After a bruising selloff earlier in the year, software stocks have surged back into favor. The iShares Expanded Tech-Software Sector ETF has climbed nearly 42% from its April lows, recovering much of the damage from a prior 30% decline that had briefly pushed sentiment into deeply negative territory. Despite the rally, the ETF remains slightly down—less than 2%—for 2026.
The shift in momentum reflects a growing belief that AI is not eliminating demand for software products, but instead accelerating it. Investors are now differentiating between companies that can successfully integrate AI into their platforms and those still reliant on traditional subscription-heavy pricing models tied to headcount.
Market participants have increasingly favored firms seen as better positioned for this transition, including Datadog, Palo Alto Networks, Synopsys, Oracle and Microsoft, all of which are viewed as early beneficiaries of AI-driven demand shifts.
“While AI is causing massive disruption, it is remapping the industry rather than destroying it,” said Daniel Morgan, portfolio manager at Synovus Trust in Atlanta.
The recovery narrative gained traction after several months of pressure on the sector, when concerns mounted that generative AI tools could compress software margins or replace existing applications. However, that pessimism has eased as investors reassess how AI is actually being monetized within enterprise software ecosystems.
Sentiment improved further following stronger-than-expected results from companies such as Snowflake and MongoDB, which helped reignite confidence in the sector’s growth trajectory. “We always advise being selective,” said Thomas Blakey, managing director of software equity research at Cantor. But he added that “investors baked in a scenario that was too negative with regards to AI.”
A key psychological boost also came from Nvidia CEO Jensen Huang, who highlighted the expanding role of AI agents in enterprise ecosystems. Speaking at the Computex conference in Taipei, he said AI would significantly expand software usage.
“This is actually an incredible time to be a software company,” Huang said, adding that “AI agents will boost software demand as the ‘world is no longer limited by the number of people, therefore those agents are going to use more tools than ever.’”
That optimism briefly reignited buying across the sector, even as volatility persisted. The software ETF slipped 2.8% on Tuesday, weighed down in part by a 4.2% decline in Salesforce, which had rallied sharply the previous day amid enthusiasm over its AI-related investments and its ties to Anthropic.
Despite short-term swings, investors are increasingly focused on long-term positioning rather than near-term volatility.
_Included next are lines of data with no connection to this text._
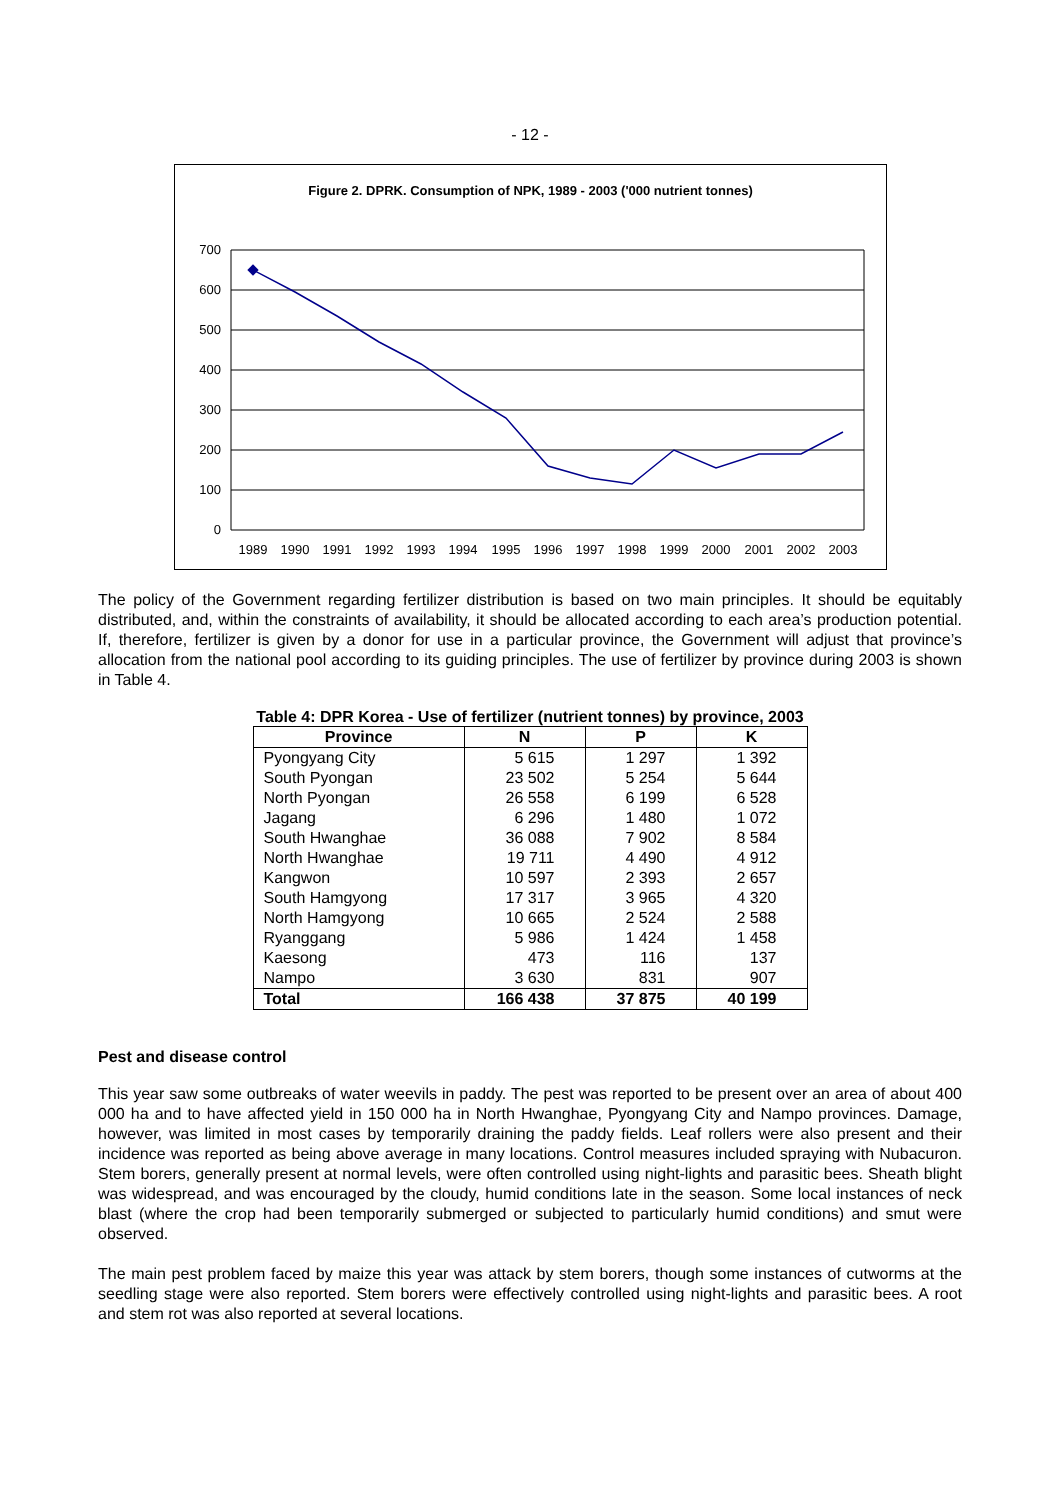- 12 -
Figure 2. DPRK. Consumption of NPK, 1989 - 2003 ('000 nutrient tonnes)
700
600
500
400
300
200
100
0
1989
1990
1991
1992
1993
1994
1995
1996
1997
1998
1999
2000
2001
2002
2003
The policy of the Government regarding fertilizer distribution is based on two main principles. It should be equitably distributed, and, within the constraints of availability, it should be allocated according to each area’s production potential. If, therefore, fertilizer is given by a donor for use in a particular province, the Government will adjust that province’s allocation from the national pool according to its guiding principles. The use of fertilizer by province during 2003 is shown in Table 4.
Table 4: DPR Korea - Use of fertilizer (nutrient tonnes) by province, 2003
| Province | N | P | K |
| --- | --- | --- | --- |
| Pyongyang City | 5 615 | 1 297 | 1 392 |
| South Pyongan | 23 502 | 5 254 | 5 644 |
| North Pyongan | 26 558 | 6 199 | 6 528 |
| Jagang | 6 296 | 1 480 | 1 072 |
| South Hwanghae | 36 088 | 7 902 | 8 584 |
| North Hwanghae | 19 711 | 4 490 | 4 912 |
| Kangwon | 10 597 | 2 393 | 2 657 |
| South Hamgyong | 17 317 | 3 965 | 4 320 |
| North Hamgyong | 10 665 | 2 524 | 2 588 |
| Ryanggang | 5 986 | 1 424 | 1 458 |
| Kaesong | 473 | 116 | 137 |
| Nampo | 3 630 | 831 | 907 |
| Total | 166 438 | 37 875 | 40 199 |
Pest and disease control
This year saw some outbreaks of water weevils in paddy. The pest was reported to be present over an area of about 400 000 ha and to have affected yield in 150 000 ha in North Hwanghae, Pyongyang City and Nampo provinces. Damage, however, was limited in most cases by temporarily draining the paddy fields. Leaf rollers were also present and their incidence was reported as being above average in many locations. Control measures included spraying with Nubacuron. Stem borers, generally present at normal levels, were often controlled using night-lights and parasitic bees. Sheath blight was widespread, and was encouraged by the cloudy, humid conditions late in the season. Some local instances of neck blast (where the crop had been temporarily submerged or subjected to particularly humid conditions) and smut were observed.
The main pest problem faced by maize this year was attack by stem borers, though some instances of cutworms at the seedling stage were also reported. Stem borers were effectively controlled using night-lights and parasitic bees. A root and stem rot was also reported at several locations.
Many see AI as a catalyst that will widen the gap between winners and laggards in enterprise software.
Jonathan Cofsky, portfolio manager at Janus Henderson, pointed to Datadog as a standout, citing its usage-based pricing model and exposure to data center demand driven by AI workloads. The stock recently hit record highs and has nearly doubled this year, including a major one-day surge following upgraded financial guidance tied to strong security demand.
Security remains another focal point for investors. Doug Rogers of Eaton Vance highlighted Palo Alto Networks as a key beneficiary, arguing that rising cyber threats will support stronger pricing power. “As the number of potential threats and vulnerabilities and the awareness of those vulnerabilities increases, so should the price Palo Alto is able to charge for defending against them,” he said.
Palo Alto also reached record levels earlier in the week and remains up more than 61% year-to-date, underscoring the strength of the security trade within AI-linked software names.
Elsewhere, Oracle is gaining attention for its broad enterprise footprint, which investors believe gives it flexibility in refining AI-era pricing strategies. “More time to get their pricing model correct,” said Marc Dizard, chief investment officer at Huntington National Bank, noting that Oracle has rebounded strongly after earlier losses.
Microsoft remains a core holding for many portfolio managers despite mixed performance this year. While its shares are still down nearly 9% for 2026 after a deeper drawdown earlier in the year, analysts continue to view its Azure cloud platform and Copilot AI assistant as long-term growth drivers. “Given its size and breadth it's more than a survivor. It'll always be in the game,” said Tim Ghriskey, senior portfolio strategist at Ingalls & Snyder.
As the sector digests rapid technological change, the prevailing view among investors is shifting away from existential concern and toward selective opportunity—rewarding companies that can turn AI disruption into scalable revenue growth.